◆ TASK OBJECTIVE ◆
Every line in the data below from the one containing "Sie möchten Ihr Auto verkaufen? Da" down to the one containing "Marken und Typen", both included, must be retyped exactly; no other line is to appear.

◆ EXERCISE MATERIALS ◆
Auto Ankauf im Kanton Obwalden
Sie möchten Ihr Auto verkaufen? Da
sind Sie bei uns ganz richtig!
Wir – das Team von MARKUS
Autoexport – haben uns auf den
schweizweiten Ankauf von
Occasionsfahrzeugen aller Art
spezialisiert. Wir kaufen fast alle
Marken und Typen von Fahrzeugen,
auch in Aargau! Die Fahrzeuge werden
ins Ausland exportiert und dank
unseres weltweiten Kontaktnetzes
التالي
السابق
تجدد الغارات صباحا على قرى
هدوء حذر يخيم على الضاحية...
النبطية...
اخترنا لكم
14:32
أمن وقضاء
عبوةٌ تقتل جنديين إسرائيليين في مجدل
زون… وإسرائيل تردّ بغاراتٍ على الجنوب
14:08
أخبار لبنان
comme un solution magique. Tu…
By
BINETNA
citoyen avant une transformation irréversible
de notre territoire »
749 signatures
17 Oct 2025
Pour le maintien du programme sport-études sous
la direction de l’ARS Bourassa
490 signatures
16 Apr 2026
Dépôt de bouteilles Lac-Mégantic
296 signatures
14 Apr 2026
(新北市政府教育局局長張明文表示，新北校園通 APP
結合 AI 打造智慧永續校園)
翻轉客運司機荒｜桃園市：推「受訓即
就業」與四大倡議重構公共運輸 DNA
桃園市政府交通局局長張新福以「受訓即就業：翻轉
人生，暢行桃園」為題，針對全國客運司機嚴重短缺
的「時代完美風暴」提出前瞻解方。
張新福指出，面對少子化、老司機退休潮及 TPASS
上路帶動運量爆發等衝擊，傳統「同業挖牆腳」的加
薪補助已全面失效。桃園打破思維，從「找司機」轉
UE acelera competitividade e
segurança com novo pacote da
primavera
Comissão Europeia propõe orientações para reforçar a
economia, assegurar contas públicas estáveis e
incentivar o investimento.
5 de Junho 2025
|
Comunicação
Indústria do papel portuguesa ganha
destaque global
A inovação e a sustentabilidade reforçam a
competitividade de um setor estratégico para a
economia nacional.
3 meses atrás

◆ FINISHED EXERCISE ◆
Sie möchten Ihr Auto verkaufen? Da
sind Sie bei uns ganz richtig!
Wir – das Team von MARKUS
Autoexport – haben uns auf den
schweizweiten Ankauf von
Occasionsfahrzeugen aller Art
spezialisiert. Wir kaufen fast alle
Marken und Typen von Fahrzeugen,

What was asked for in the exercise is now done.